TezRomacH commented 3 years ago
  1. Configure log_metrics inside CustomLogger
class CustomTensorboardLogger(pl.loggers.TensorBoardLogger):
    def log_metrics(self, metrics, step):
        metrics = .... <- update keys here
        super().log_metrics(metrics, step)

trainer = Trainer(..., logger=CustomTensorboardLogger(save_dir='.', name='lightning_logs'))

Did you mean custom ModelCheckpoint here? Because it's the ModelCheckpoint that does not save the file exactly as it is supposed to.

rohitgr7 commented 3 years ago

ok yeah. ignore the 2nd solution, it won't work with both logger and model_checkpoint.

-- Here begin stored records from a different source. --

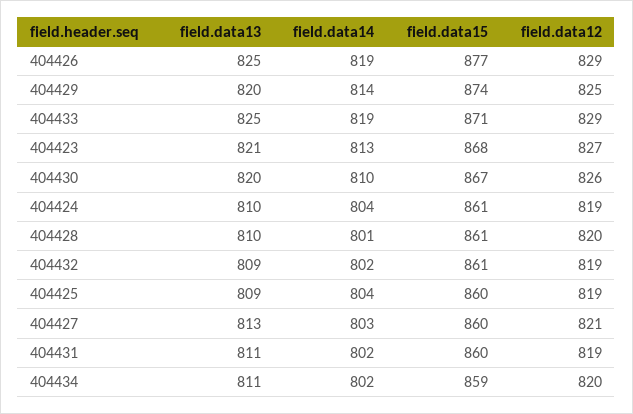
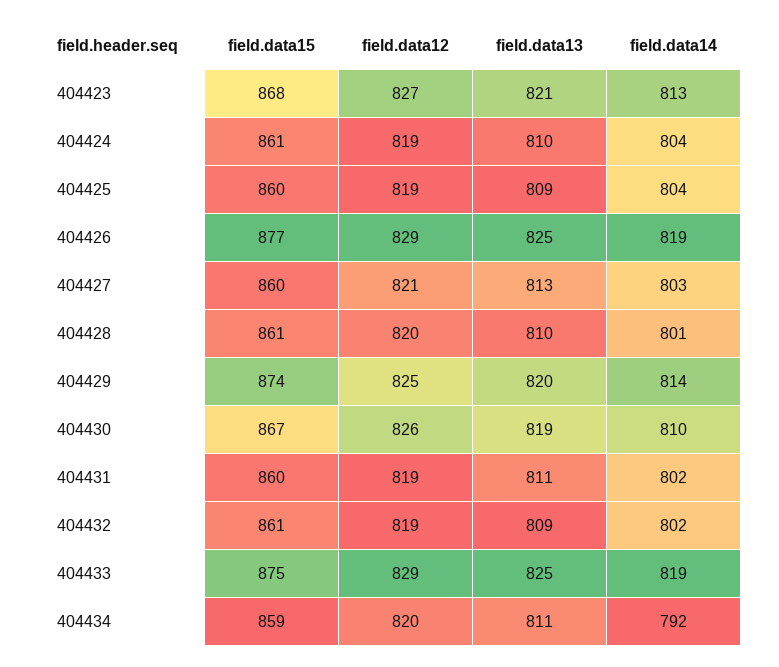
  {
    "field.data13": {
      "404426": 825,
      "404429": 820,
      "404433": 825,
      "404423": 821,
-     "404430": 820,
+     "404430": 819,
      "404424": 810,
      "404428": 810,
      "404432": 809,
      "404425": 809,
      "404427": 813,
      "404431": 811,
      "404434": 811
    },
    "field.data14": {
      "404426": 819,
      "404429": 814,
      "404433": 819,
      "404423": 813,
      "404430": 810,
      "404424": 804,
      "404428": 801,
      "404432": 802,
      "404425": 804,
      "404427": 803,
      "404431": 802,
-     "404434": 802
+     "404434": 792
    },
    "field.data15": {
      "404426": 877,
      "404429": 874,
-     "404433": 871,
+     "404433": 875,
      "404423": 868,
      "404430": 867,
      "404424": 861,
      "404428": 861,
      "404432": 861,
      "404425": 860,
      "404427": 860,
      "404431": 860,
      "404434": 859
    },
    "field.data12": {
      "404426": 829,
      "404429": 825,
      "404433": 829,
      "404423": 827,
      "404430": 826,
      "404424": 819,
      "404428": 820,
      "404432": 819,
      "404425": 819,
      "404427": 821,
      "404431": 819,
      "404434": 820
    }
  }

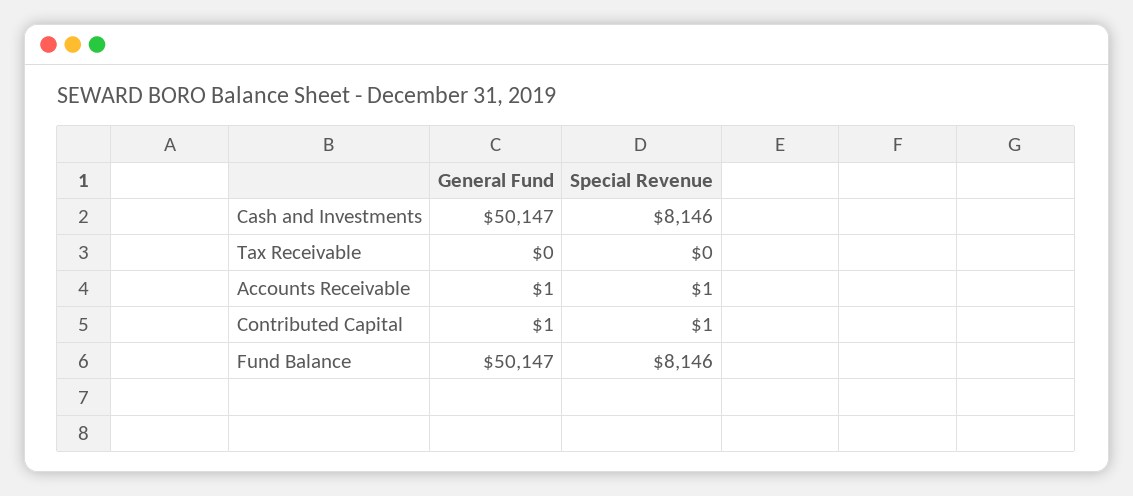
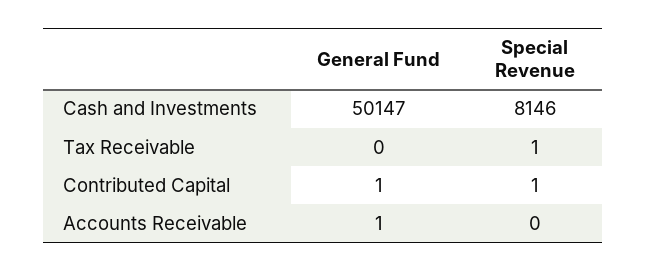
  {
    "General Fund": {
      "Cash and Investments": 50147,
      "Tax Receivable": 0,
      "Accounts Receivable": 1,
-     "Contributed Capital": 1,
+     "Contributed Capital": 1
-     "Fund Balance": 50147
    },
    "Special Revenue": {
      "Cash and Investments": 8146,
-     "Tax Receivable": 0,
+     "Tax Receivable": 1,
-     "Accounts Receivable": 1,
+     "Accounts Receivable": 0,
-     "Contributed Capital": 1,
+     "Contributed Capital": 1
-     "Fund Balance": 8146
    }
  }

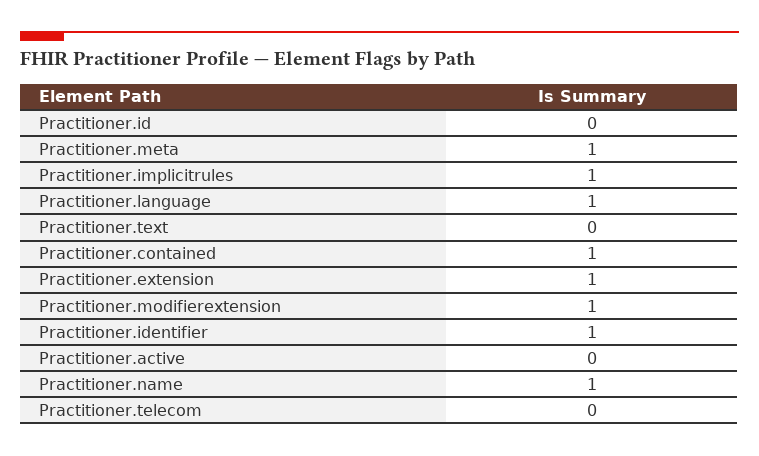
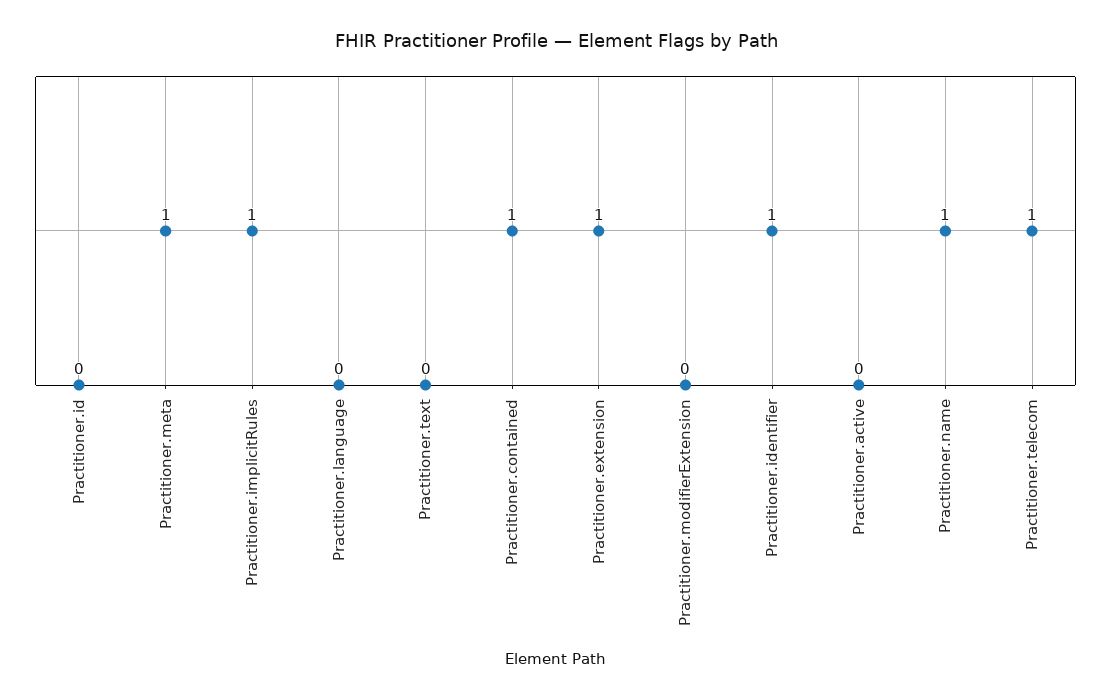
  {
    "Practitioner.id": 0,
    "Practitioner.meta": 1,
    "Practitioner.implicitrules": 1,
-   "Practitioner.language": 1,
+   "Practitioner.language": 0,
    "Practitioner.text": 0,
    "Practitioner.contained": 1,
    "Practitioner.extension": 1,
-   "Practitioner.modifierextension": 1,
+   "Practitioner.modifierextension": 0,
    "Practitioner.identifier": 1,
    "Practitioner.active": 0,
    "Practitioner.name": 1,
-   "Practitioner.telecom": 0
+   "Practitioner.telecom": 1
  }

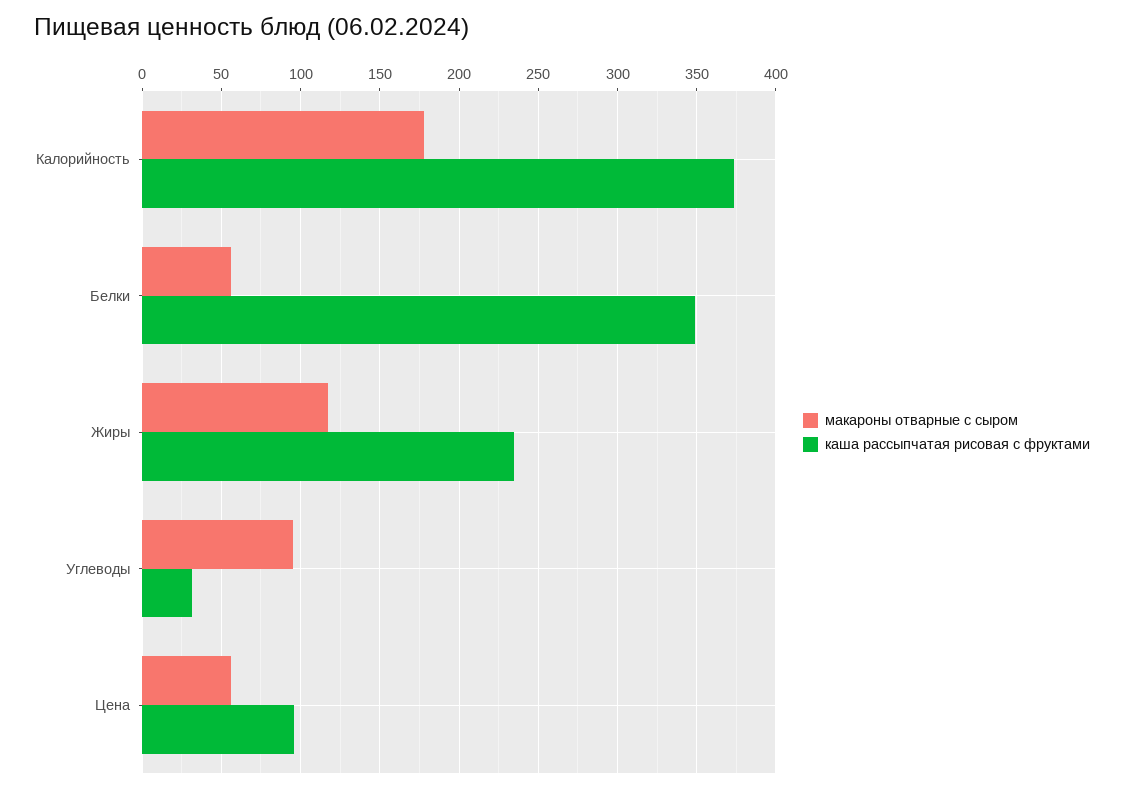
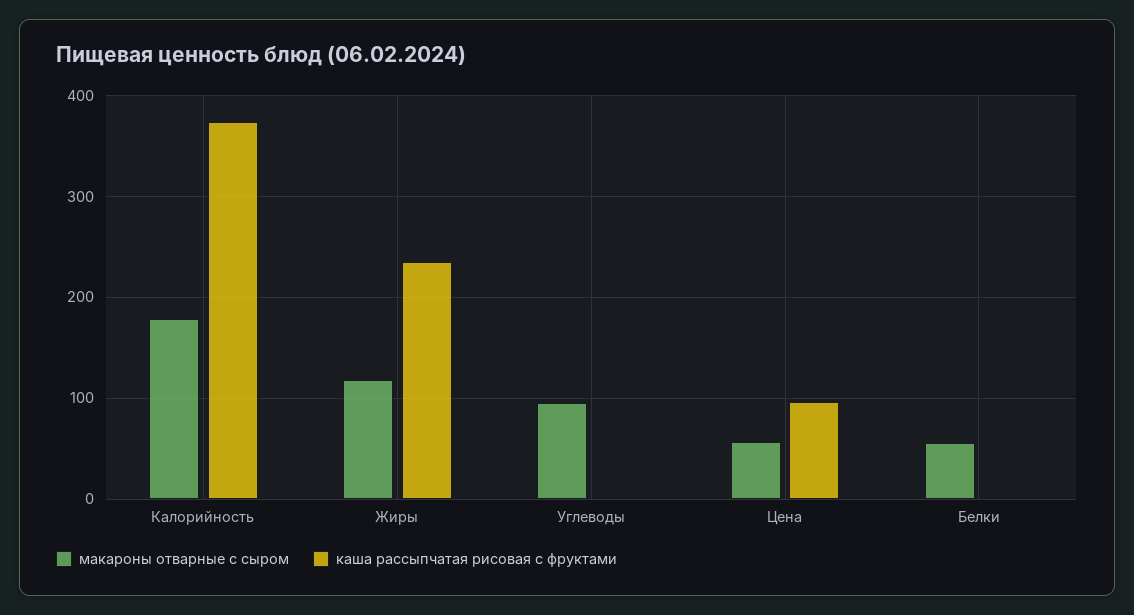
  {
    "макароны отварные с сыром": {
      "Калорийность": 180,
      "Белки": 55,
      "Жиры": 120,
      "Углеводы": 95,
      "Цена": 55
    },
    "каша рассыпчатая рисовая с фруктами": {
      "Калорийность": 375,
-     "Белки": 350,
+     "Белки": 0,
      "Жиры": 235,
-     "Углеводы": 30,
+     "Углеводы": 0,
      "Цена": 95
    }
  }

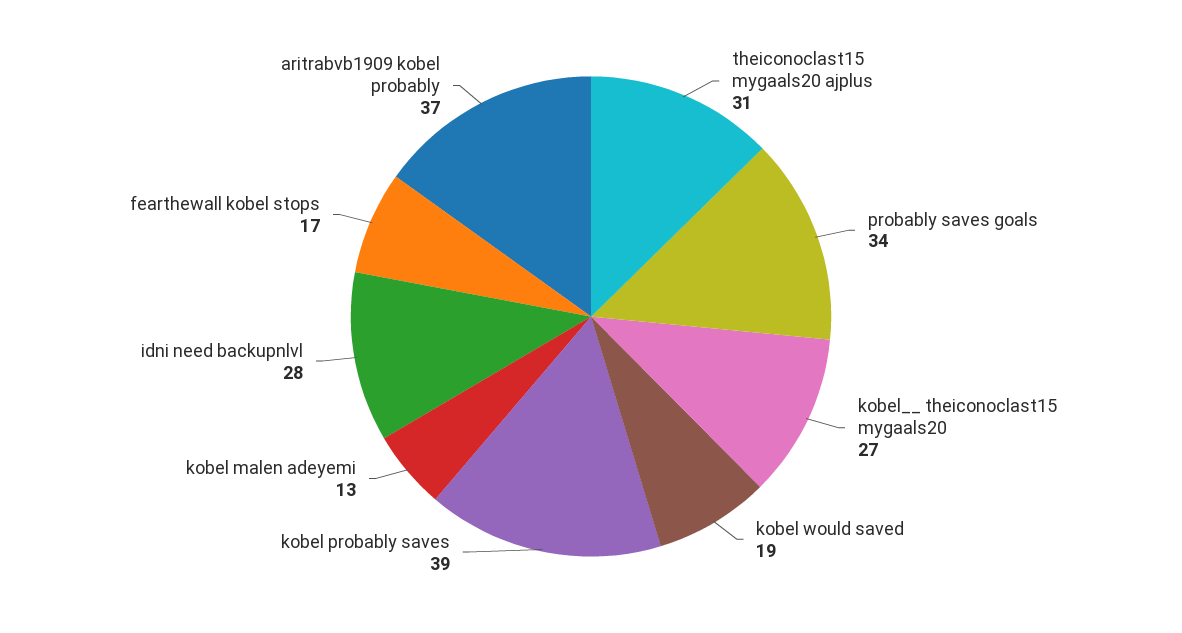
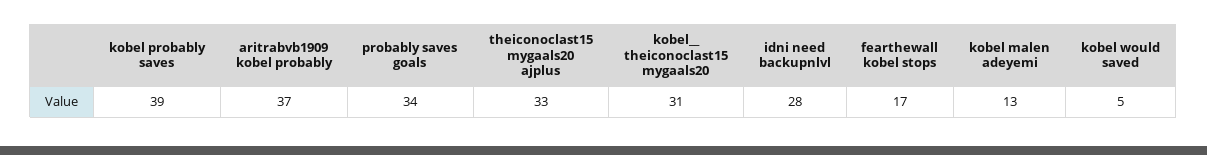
  {
-   "theiconoclast15 mygaals20 ajplus": 31,
+   "theiconoclast15 mygaals20 ajplus": 33,
    "probably saves goals": 34,
-   "kobel__ theiconoclast15 mygaals20": 27,
+   "kobel__ theiconoclast15 mygaals20": 31,
-   "kobel would saved": 19,
+   "kobel would saved": 5,
    "kobel probably saves": 39,
    "kobel malen adeyemi": 13,
    "idni need backupnlvl": 28,
    "fearthewall kobel stops": 17,
    "aritrabvb1909 kobel probably": 37
  }

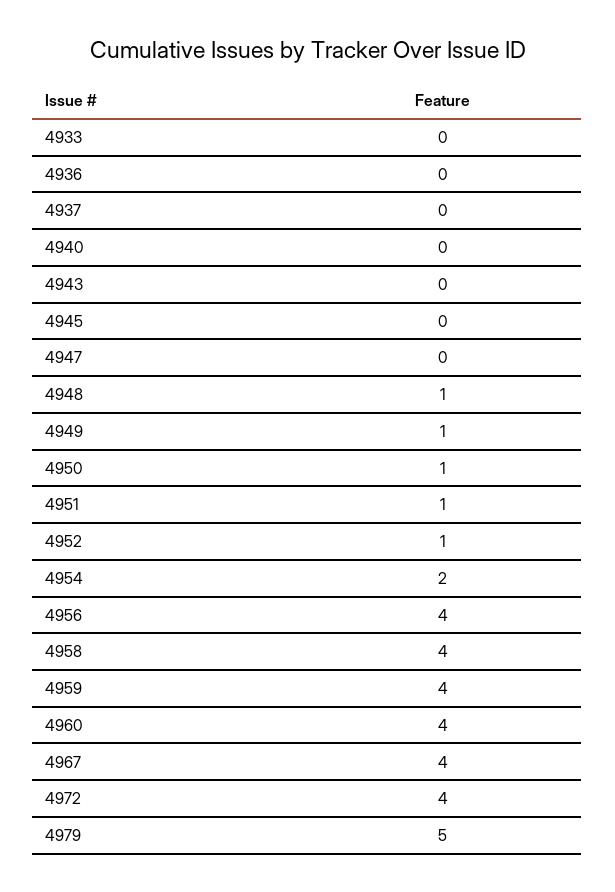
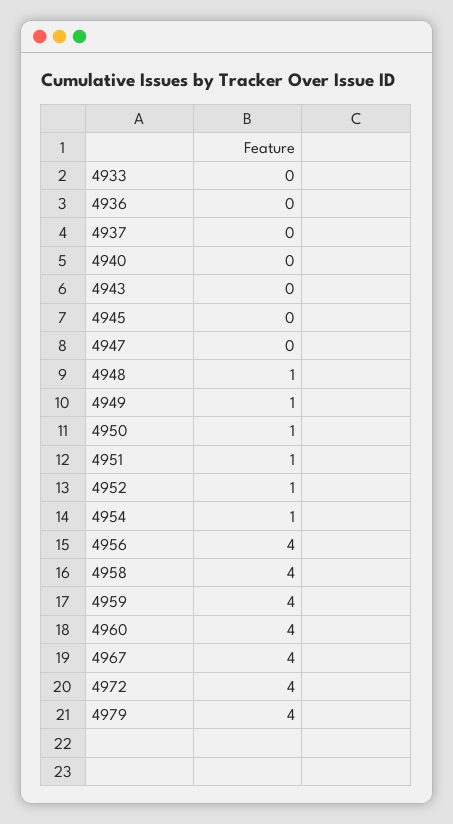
  {
    "4933": 0,
    "4936": 0,
    "4937": 0,
    "4940": 0,
    "4943": 0,
    "4945": 0,
    "4947": 0,
    "4948": 1,
    "4949": 1,
    "4950": 1,
    "4951": 1,
    "4952": 1,
-   "4954": 2,
+   "4954": 1,
    "4956": 4,
    "4958": 4,
    "4959": 4,
    "4960": 4,
    "4967": 4,
    "4972": 4,
-   "4979": 5
+   "4979": 4
  }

TezRomacH commented 3 years ago

I would like to contribute the fix at least for the second feature. As far as I can see it will be enough to add character escaping to def format_checkpoint_name method in ModelCheckpoint

TezRomacH commented 3 years ago

just some workarounds:

  1. Log them separately, and lightning won't alter the keys
def training_step(self, batch, batch_idx):
    loss = self(batch).sum()
    self.log("loss_step/train", loss, on_step=True, on_epoch=False)
    self.log("loss_epoch/train", loss, on_step=False, on_epoch=True)
    return loss

def validation_step(self, batch, batch_idx):
    loss = self(batch).sum()
    self.log("loss_step/valid", loss, on_step=True, on_epoch=False)
    self.log("loss_epoch/valid", loss, on_step=False, on_epoch=True)

Will it work the same way if I log not a loss aka torch.Tensor or float, but torchmetrics.Metric instance (see the screenshot)? Will the underlying logic work fine with update(), compute(), reset() with this duplicated logging?

Screenshot 2021-10-25 at 14 06 14
rohitgr7 commented 3 years ago

I think it should but not 100% sure. There might be some re-computations though internally.

rohitgr7 commented 3 years ago

for the second case maybe this can work

class CustomModelCheckpoint(pl.callbacks.ModelCheckpoint):
    def format_checkpoint_name(self, *args, **kwargs):
        filepath = super().format_checkpoint_name(*args, **kwargs)
        filepath = filepath.replace(# replace `/` with something else)
        return filepath

wdyt?

TezRomacH commented 3 years ago

wdyt?

I need to check this in my pipeline


hmm, could we maybe add a new parameter escaped_chars: Optional[List[str]] = None to pl.callbacks.ModelCheckpoint?

by default, it will have the value None and no chars will be escaped, so the code will remain backward-compatible.